Waubay is perennially profitable, reported Mark Ermer, regional SDDGFP fisheries manager at Webster. "Waubay continues to be one of the best places," he said. "(Anglers) typically find some of the deepest water, over 20 feet, and use little ice jigs with spikes or wax worms."

Ermer believes that Waubay's perch are reaching old age -- at least, that many of them are. The year-classes are now 8 to 10 years old, positively geriatric by piscine standards. And those that remain are also probably fairly intelligent, and lucky, having evaded ice-fishing lures and baits for most of the decade.

"In Waubay it is an old age of fish," said Ermer. "The males are 9 inches, females 10 to 12 inches; it is the end of their life span. We are really surprised they are hanging on. When those fish go, it will slow down, no doubt, in Waubay. They were huge year-classes. Anyone who fished here in the early 2000s caught those. They have been slowly whittling them down. We have a decent fishable population in the lake, but it is not what it was four years ago. 2000 and 2001 were really good years."

Those perch are providing the tail-end of the good fishing that ice-fishermen will be taking advantage of right now. "We get them up to 12 1/2 and 13 inches," remarked Ermer. "That is the top end. They are fat fish. There is still a lot of productivity; they are full of freshwater shrimp."

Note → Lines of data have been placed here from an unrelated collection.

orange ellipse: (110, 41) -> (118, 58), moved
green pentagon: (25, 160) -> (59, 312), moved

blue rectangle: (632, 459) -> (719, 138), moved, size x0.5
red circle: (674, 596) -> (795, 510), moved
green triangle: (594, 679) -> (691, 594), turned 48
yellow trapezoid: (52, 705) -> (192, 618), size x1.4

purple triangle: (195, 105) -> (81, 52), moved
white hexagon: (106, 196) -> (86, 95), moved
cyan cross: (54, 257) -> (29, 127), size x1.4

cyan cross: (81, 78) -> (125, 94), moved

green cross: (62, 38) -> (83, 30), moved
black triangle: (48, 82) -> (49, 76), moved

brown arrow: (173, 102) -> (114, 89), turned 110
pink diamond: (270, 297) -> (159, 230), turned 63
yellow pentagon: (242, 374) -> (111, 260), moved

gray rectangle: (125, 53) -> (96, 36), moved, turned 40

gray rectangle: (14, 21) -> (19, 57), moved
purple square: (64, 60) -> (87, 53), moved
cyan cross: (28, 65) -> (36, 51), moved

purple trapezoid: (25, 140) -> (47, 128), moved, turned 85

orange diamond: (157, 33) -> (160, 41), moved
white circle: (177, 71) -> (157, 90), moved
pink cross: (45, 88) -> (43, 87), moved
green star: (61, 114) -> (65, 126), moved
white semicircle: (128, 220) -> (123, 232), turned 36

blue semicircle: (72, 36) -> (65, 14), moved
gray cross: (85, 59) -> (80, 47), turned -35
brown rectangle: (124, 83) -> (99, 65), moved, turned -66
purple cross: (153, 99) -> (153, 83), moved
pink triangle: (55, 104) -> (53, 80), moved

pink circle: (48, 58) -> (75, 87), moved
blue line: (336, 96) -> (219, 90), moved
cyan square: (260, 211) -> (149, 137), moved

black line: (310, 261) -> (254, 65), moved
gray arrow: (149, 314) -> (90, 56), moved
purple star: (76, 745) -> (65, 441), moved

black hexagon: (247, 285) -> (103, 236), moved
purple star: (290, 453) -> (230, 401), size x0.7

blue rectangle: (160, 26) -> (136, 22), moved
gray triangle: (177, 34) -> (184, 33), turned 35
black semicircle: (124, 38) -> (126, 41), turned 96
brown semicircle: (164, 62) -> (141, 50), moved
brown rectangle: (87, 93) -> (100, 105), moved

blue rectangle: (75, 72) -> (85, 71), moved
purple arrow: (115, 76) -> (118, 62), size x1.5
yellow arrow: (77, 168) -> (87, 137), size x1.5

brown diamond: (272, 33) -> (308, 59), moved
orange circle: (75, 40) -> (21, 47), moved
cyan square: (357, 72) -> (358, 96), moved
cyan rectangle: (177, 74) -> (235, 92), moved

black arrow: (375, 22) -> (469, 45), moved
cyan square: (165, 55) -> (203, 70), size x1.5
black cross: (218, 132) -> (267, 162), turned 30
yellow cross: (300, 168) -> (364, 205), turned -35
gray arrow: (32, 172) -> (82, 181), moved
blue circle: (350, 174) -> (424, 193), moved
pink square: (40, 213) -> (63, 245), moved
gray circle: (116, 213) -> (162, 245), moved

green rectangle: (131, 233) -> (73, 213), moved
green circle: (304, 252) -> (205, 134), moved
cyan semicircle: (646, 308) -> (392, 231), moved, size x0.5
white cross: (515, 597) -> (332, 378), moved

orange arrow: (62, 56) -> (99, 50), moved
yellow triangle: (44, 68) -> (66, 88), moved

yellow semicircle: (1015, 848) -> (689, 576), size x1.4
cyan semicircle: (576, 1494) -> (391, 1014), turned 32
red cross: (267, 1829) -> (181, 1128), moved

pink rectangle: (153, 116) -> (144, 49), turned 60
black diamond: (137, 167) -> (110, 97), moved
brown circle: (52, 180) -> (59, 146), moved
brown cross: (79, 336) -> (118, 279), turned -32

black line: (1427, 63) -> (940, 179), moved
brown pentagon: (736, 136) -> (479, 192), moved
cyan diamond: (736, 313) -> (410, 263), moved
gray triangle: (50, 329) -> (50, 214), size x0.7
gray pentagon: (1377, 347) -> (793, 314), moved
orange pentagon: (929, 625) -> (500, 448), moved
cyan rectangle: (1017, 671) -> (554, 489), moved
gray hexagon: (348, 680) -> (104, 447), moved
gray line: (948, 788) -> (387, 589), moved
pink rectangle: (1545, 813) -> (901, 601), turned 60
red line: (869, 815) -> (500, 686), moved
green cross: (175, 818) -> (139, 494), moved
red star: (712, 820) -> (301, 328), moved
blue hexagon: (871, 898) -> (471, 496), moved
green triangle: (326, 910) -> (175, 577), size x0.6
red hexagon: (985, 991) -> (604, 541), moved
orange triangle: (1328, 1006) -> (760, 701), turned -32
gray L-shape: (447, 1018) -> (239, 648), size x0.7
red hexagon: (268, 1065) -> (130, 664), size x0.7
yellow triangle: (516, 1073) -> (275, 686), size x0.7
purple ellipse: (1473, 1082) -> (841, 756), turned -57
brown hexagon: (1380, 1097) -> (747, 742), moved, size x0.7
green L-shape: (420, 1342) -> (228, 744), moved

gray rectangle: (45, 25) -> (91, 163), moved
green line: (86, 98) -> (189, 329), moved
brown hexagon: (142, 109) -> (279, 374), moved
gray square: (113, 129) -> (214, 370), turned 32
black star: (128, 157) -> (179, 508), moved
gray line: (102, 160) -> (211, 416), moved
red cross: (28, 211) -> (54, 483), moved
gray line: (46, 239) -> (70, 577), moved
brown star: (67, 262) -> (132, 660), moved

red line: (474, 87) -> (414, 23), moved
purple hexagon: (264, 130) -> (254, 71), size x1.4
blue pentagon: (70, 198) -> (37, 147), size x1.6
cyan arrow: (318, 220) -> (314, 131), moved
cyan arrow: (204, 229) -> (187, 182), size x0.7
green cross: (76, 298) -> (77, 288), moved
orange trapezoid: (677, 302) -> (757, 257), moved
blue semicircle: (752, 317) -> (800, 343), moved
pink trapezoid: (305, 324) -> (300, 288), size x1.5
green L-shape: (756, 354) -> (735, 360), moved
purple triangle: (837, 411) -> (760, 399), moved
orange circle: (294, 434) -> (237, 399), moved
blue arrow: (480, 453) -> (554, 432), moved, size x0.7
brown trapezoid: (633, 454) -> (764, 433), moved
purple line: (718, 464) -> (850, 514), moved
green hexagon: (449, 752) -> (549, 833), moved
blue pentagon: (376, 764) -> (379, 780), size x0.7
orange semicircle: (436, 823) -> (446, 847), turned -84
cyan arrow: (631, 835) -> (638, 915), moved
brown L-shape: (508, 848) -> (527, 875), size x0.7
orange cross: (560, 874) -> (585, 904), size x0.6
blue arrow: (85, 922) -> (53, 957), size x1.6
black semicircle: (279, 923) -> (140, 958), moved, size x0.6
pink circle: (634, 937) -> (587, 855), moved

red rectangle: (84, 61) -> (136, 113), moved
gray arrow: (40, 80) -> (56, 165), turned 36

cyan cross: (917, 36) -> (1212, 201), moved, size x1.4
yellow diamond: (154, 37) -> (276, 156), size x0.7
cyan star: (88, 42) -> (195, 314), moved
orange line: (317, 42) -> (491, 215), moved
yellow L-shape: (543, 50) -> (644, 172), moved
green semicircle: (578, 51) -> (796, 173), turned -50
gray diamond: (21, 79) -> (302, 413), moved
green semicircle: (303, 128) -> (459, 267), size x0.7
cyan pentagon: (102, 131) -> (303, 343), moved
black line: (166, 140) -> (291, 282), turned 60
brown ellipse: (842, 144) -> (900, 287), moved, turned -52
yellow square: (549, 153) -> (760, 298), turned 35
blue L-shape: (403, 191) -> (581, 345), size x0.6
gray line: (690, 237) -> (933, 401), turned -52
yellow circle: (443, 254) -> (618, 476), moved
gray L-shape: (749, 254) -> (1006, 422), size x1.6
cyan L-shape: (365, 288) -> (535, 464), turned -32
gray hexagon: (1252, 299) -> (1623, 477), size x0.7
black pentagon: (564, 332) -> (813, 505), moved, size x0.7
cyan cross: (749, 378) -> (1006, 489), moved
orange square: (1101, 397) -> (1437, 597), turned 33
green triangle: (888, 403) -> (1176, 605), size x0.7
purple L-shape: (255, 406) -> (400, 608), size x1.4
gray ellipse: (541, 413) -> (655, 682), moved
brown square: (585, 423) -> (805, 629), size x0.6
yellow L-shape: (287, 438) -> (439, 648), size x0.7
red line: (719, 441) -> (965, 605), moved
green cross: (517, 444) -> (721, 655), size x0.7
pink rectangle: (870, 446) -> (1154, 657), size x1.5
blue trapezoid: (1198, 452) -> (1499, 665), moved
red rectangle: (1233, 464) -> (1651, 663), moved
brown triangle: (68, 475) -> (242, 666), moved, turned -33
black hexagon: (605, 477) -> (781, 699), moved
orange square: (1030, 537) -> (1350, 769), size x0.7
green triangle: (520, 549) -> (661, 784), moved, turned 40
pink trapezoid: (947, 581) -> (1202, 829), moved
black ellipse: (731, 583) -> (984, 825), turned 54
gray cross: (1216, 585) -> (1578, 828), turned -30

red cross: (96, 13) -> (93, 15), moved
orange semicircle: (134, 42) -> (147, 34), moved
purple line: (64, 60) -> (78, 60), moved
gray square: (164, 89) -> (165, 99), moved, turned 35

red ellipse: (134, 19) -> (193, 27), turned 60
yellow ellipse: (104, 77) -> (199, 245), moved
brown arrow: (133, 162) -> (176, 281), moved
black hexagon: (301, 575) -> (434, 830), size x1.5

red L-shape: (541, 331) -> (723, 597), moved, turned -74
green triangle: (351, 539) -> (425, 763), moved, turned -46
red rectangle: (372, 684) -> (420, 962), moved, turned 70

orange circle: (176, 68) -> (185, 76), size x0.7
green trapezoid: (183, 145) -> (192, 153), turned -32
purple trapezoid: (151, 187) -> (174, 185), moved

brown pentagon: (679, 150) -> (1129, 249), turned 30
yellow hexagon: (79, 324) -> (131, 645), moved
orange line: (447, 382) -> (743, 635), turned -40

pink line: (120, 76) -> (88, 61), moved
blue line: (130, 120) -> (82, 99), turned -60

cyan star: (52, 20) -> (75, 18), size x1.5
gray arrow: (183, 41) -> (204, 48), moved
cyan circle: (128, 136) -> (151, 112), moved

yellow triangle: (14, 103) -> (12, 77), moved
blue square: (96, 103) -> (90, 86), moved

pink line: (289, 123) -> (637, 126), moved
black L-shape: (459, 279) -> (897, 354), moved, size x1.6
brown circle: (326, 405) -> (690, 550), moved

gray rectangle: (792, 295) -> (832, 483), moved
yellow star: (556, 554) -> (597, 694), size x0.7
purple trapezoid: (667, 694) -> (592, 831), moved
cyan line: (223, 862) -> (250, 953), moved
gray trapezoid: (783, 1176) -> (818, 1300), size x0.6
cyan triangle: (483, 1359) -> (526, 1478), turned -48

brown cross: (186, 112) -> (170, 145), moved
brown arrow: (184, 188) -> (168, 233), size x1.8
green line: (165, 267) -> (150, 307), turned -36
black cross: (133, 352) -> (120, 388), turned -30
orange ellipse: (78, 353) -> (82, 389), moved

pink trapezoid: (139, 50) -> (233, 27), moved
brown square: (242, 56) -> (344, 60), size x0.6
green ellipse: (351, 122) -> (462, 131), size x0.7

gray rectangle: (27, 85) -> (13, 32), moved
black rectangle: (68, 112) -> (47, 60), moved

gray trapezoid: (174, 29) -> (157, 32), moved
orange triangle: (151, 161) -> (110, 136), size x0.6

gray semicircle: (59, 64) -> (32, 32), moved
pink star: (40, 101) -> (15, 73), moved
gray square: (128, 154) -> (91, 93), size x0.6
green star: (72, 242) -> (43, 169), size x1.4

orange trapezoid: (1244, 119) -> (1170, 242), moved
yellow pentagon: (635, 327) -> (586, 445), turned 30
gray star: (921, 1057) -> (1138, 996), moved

The next stage of the upswing will be ushered in by more water, flooding the shorelines and starting the cycle again, most likely after deep winter snows -- which, Ermer pointed out, haven't fallen for five years.

But some of the predators are still doing well, including northern pike. One of the best places for them is Bitter Lake. Ermer recommends the south end, where the water is shallow. "Typically, an average fish is 4 to 8 pounds," said Ermer. "They aren't exceptionally big."

For a somewhat different type of ice-fishing, some South Dakota fishermen are going after bluegills this winter. One of the best spots for this: Enemy Swim Lake.

"They don't fish bluegills much, but some guys specifically target them," said Ermer. "Enemy Swim is good. The top size

has gotten smaller over the years. Lynn Lake has a low population for bluegills, but the ones you catch are really big -- usually over 10 inches."

One of the more neglected ice-fishing areas: the Black Hills. Of course, trout swim the lakes there, but anglers also make big catches of perch in Sheridan Lake, which is gorgeously scenic, surrounded by ponderosa pines. On sunny weekend days, lots of ice-fishermen get out on the ice, so to get away from it all, just try the weekdays, when only the hardcore few are out, and not many of them.

Fishermen will also pick up the occasional northern pike in Sheridan. They seem to do fairly well in the lake, as they're fat and feisty.

And all that action is going on right now -- at the height of the ice-fishing season in the Dakotas!